Chimeric antigen receptor (CAR)-modified T cells have become an important treatment option for some patients with hematologic malignancies, including non-Hodgkin lymphoma and acute leukemias. However, CAR T-cell treatment can be associated with cytokine release syndrome (CRS), which limits its utility by restricting administration only to experienced centers capable of managing this potentially fatal event. In a study recently published in Science Translational Medicine, Mestermann and colleagues report that the tyrosine kinase inhibitor dasatinib may serve as an effective “brake” for CAR T cells, enabling complete or partial inhibition of their activity on the basis of dasatinib dose. In in vitro and in vivo models, dasatinib was able to halt cytolytic activity, cytokine production, and proliferation of CAR T cells. This inhibition was rapidly cleared upon dasatinib discontinuation. When tested in a mouse model of CRS, a short treatment course of dasatinib administered after CAR T-cell infusion protected mice from CRS. The authors speculate that dasatinib could be used as a “rescue” medication to modulate the activity of CAR T cells in patients who experience severe CRS or other immune-mediated adverse events.
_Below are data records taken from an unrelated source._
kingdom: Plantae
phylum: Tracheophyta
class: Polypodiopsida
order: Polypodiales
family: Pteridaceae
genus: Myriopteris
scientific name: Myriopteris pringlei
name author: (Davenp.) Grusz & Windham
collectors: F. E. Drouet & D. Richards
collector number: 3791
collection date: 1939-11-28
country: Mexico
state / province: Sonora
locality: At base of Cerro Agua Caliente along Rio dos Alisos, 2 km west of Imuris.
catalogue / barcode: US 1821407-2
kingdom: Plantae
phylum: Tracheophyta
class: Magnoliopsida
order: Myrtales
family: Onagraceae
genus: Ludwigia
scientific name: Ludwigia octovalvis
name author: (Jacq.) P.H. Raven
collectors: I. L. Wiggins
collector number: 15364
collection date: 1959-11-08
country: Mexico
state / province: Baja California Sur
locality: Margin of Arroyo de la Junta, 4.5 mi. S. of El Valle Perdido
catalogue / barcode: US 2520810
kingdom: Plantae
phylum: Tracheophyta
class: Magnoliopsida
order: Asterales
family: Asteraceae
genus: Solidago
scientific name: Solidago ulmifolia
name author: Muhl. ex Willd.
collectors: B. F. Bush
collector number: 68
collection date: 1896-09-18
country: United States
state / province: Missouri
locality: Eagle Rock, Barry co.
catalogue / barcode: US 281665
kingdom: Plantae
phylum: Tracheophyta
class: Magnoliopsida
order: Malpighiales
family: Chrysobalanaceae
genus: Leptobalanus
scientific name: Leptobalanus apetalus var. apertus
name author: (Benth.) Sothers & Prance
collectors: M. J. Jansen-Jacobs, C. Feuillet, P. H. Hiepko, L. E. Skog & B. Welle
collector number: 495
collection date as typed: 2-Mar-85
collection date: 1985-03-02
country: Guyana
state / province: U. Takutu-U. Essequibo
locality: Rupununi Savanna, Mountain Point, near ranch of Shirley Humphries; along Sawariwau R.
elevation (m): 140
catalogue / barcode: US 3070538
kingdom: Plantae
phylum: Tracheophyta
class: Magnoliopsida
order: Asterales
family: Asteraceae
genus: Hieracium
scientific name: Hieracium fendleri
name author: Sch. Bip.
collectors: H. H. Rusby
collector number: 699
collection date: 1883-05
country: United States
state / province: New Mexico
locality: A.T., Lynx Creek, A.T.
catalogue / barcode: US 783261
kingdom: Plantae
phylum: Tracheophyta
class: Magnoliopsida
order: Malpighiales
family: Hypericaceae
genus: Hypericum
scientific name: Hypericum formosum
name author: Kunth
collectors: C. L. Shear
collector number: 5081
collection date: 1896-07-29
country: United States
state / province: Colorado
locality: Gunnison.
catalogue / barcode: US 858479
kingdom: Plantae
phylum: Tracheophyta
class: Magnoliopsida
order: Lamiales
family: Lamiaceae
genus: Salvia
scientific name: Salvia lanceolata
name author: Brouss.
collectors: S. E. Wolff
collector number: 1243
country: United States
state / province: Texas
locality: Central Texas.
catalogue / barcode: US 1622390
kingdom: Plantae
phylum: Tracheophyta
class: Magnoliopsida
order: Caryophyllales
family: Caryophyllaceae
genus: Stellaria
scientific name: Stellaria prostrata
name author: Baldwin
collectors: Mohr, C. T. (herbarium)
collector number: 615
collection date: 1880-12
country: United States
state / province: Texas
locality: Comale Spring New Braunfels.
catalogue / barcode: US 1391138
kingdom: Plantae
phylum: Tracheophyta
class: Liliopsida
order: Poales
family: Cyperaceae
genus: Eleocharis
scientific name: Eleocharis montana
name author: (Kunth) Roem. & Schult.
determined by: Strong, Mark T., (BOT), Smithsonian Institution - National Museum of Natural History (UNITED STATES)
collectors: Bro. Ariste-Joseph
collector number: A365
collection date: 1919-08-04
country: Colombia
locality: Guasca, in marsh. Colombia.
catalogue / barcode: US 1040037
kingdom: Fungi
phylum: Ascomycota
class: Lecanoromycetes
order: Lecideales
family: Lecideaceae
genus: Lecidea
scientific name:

High Altitude: While this is an early, preclinical study that must be validated via clinical trial, it has far-reaching implications for researchers involved in CAR T-cell development One major limitation on the aggressiveness of CAR T-cell–based therapies has been the potential for immune-related toxicities such as CRS and the fear of losing control once the proverbial genie is out of the bottle. This study provides an important proof of concept that CAR T-cell activity can be regulated in a dose-dependent manner to provide a balance between anticancer effects and immune-related toxicity. Moving forward, agents such as dasatinib could be developed as potential “rescue” medications for severe toxicities with immunotherapies for cancer such as CAR T and bispecific antibody therapies. The availability of supportive therapies to possibly temper the activity of immunotherapies could open the door for development of potentially more-aggressive CAR T-cell technologies or to the reevaluation of CAR T approaches that were abandoned because of excessive immune-related toxicities.
Ground Level: The introduction of CAR T therapies has allowed some patients to experience long-term control of their disease, although outcomes have been less impressive in other settings (eg, multiple myeloma). CAR T-cell therapies are known to be associated with potentially severe side effects, which, combined with delays for the development of the cells and challenges in referral and reimbursements, can limit their utility. Indeed, many patients might not be referred because of the benefit:risk profile of CAR T therapies in patients with comorbidities. This article provides insight into one of the emerging methodologies to reduce the incidence of severe side effects and improve the safety of CAR T therapies. Although this approach is not yet ready for clinical practice, it does underscore the fact that the science of immunotherapy for cancer is continuously evolving. The relative benefit:risk ratios of the available therapies is not static, but rather must be reevaluated in the context of this changing environment.